To address this issue, Bali has started construction of recycling facilities. In the western district of Jembrana, one of the worst affected areas, a number of these facilities are expected to come online this year through the STOP project, one of many aimed at reducing plastic waste in 15 prioritized areas in Bali. The project’s administrators plan to work with the local and national governments to provide options for composting organic waste at both the community/home level and at large scale at integrated waste disposal sites, known as TPST. Under STOP, they will also build a TPST to sort inorganic waste and send it off for recycling. The project aims to establish 100% waste collection for all households and businesses in Jembrana and create a sustainable business model that is ultimately community-led. It will not only help with waste management at a local level, but is also expected to create jobs within the waste sector.
Engaging youths
While The Bali Partnership tackles the existing waste, it’s also looking to prevent future waste output. One way is through outreach to local schools to educate children in environmental science. One such school is Sekolah Taman Tirta. Here, students are taught about the importance of not using plastics and of recycling. The school has an area where all the waste is recycled, with the organic waste composted for use on an adjacent patch of banana trees. The students also take the school’s “zero plastics” message home to their parents.
“I tell my mother not to use plastics, and we have started recycling at home,” says 12-year-old Agung Mahagangga.
If Indonesia wants to better manage its waste and reach the goal of reducing its ocean plastic output by 70% over the next five years, the country has to extensively track its waste collection, according to Gede Hendrawan, an expert on oceanic plastics and marine science at Bali’s Udayana University.
“It’s an ambitious target from the government — and we need to support it to accelerate the marine resources rehabilitation,” he says. “Each province and district in Indonesia must have baseline data related to waste generation, mismanaged waste, and plastics leaking into the ocean.”
It’s important to have that basic data in order to set a meaningful reduction target, he says.

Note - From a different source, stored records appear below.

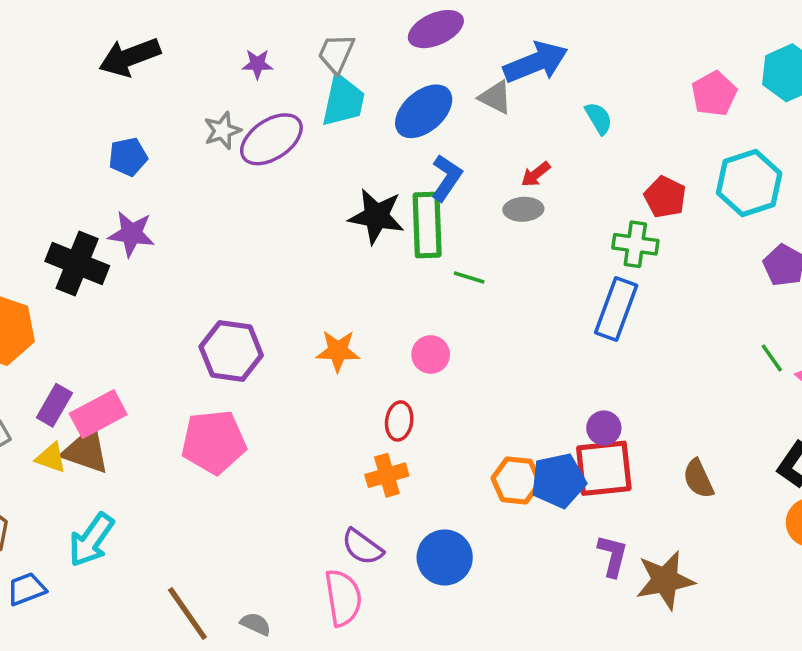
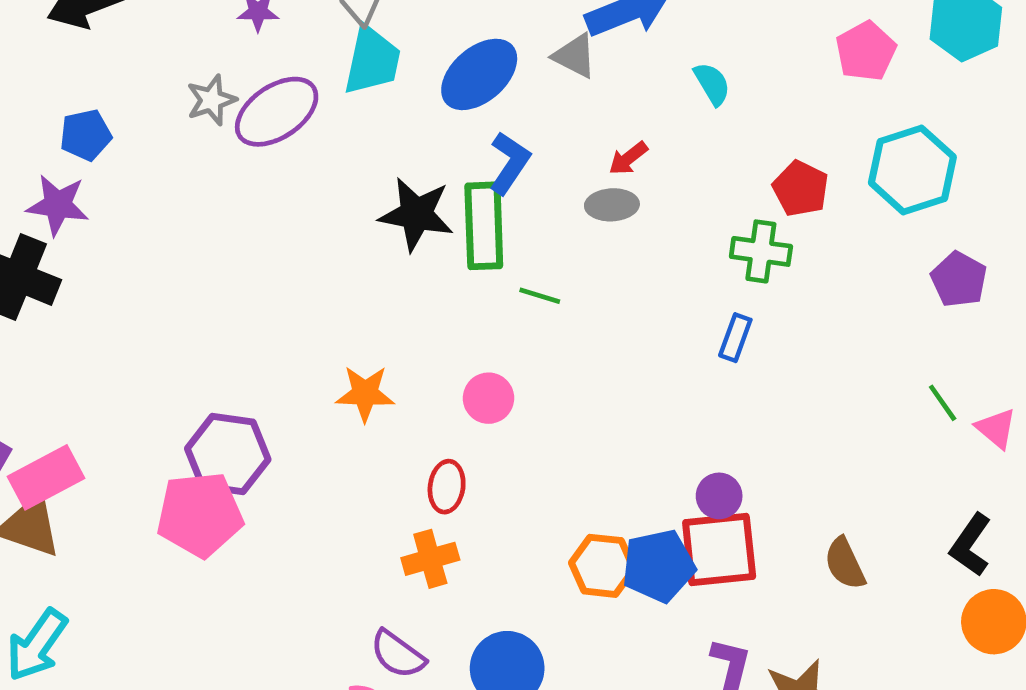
purple star: (131, 234) -> (58, 205), moved
blue rectangle: (616, 309) -> (735, 338), size x0.6
purple hexagon: (231, 351) -> (228, 454), moved

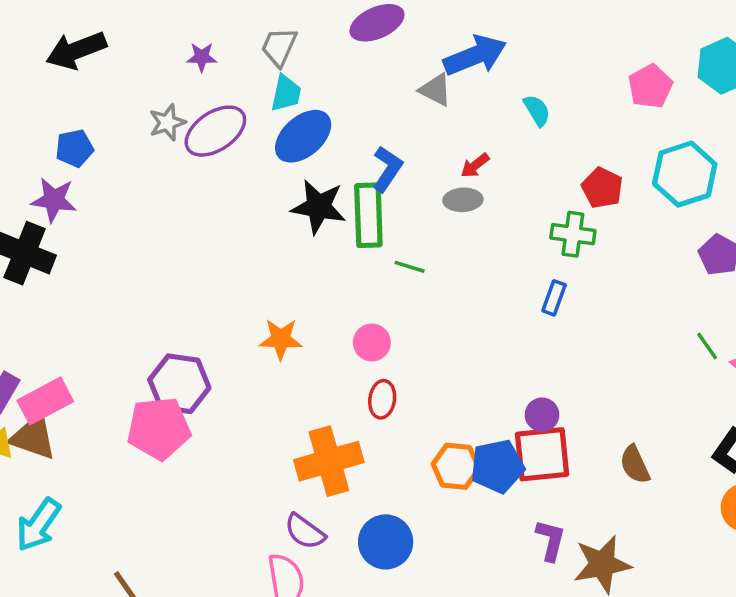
cyan trapezoid: (372, 60) -> (286, 93), size x0.7
blue ellipse: (479, 74) -> (303, 136), moved
red ellipse: (447, 487) -> (382, 399), moved
orange cross: (430, 559) -> (329, 461), size x1.6

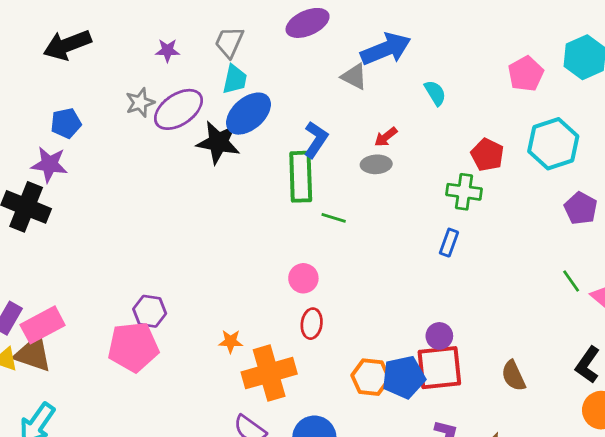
black star: (319, 207) -> (218, 142), moved
orange star: (281, 339) -> (231, 341), moved, size x0.7
purple hexagon: (179, 384) -> (150, 311), size x0.7

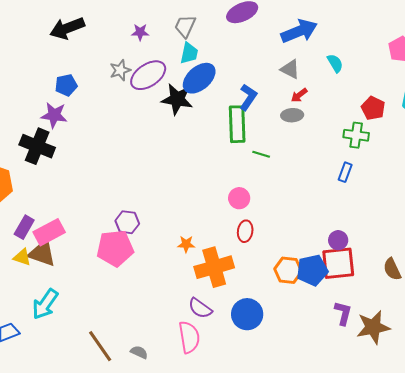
gray triangle: (354, 76) -> (290, 69), moved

“Without the baseline data, then we will not be able to know the efforts and achievements that have been made,” Hendrawan says. “Then the number will be only on the paper report, not the actual achievements.”
In the case of Bali, this means building more waste banks where trash is sorted, as well as composting facilities, which will reduce the total amount of waste going to the island’s 10 landfills. Stricter law enforcement also needs to be in place to tackle the dumping of waste, and rivers will have to be cleaned up.
“Installation of trash traps in the river will also help to reduce the waste dumped into the ocean. But we not only need the trash traps downstream, but also several trash traps along the rivers, say at each village border,” Hendrawan says.
He welcomes the ban on plastic bags, but cautions that it won’t be enough without proper waste management: “The government needs to build a good waste management [system] as soon as possible.” Without that, he says, “banning other single-use plastics will not solve the main problem.”
Danielson says the information is there for policymakers to act; the government just needs to implement the set-out targets, she says, including by exercising its power to remove the structural constraints in the country’s current waste management systems. She adds that empowering projects like STOP is an important tool for achieving national goals on waste handling, reduction and ocean plastics.
“Centralizing waste collection will dramatically improve the pace of establishing waste collection programs and their longevity,” she says.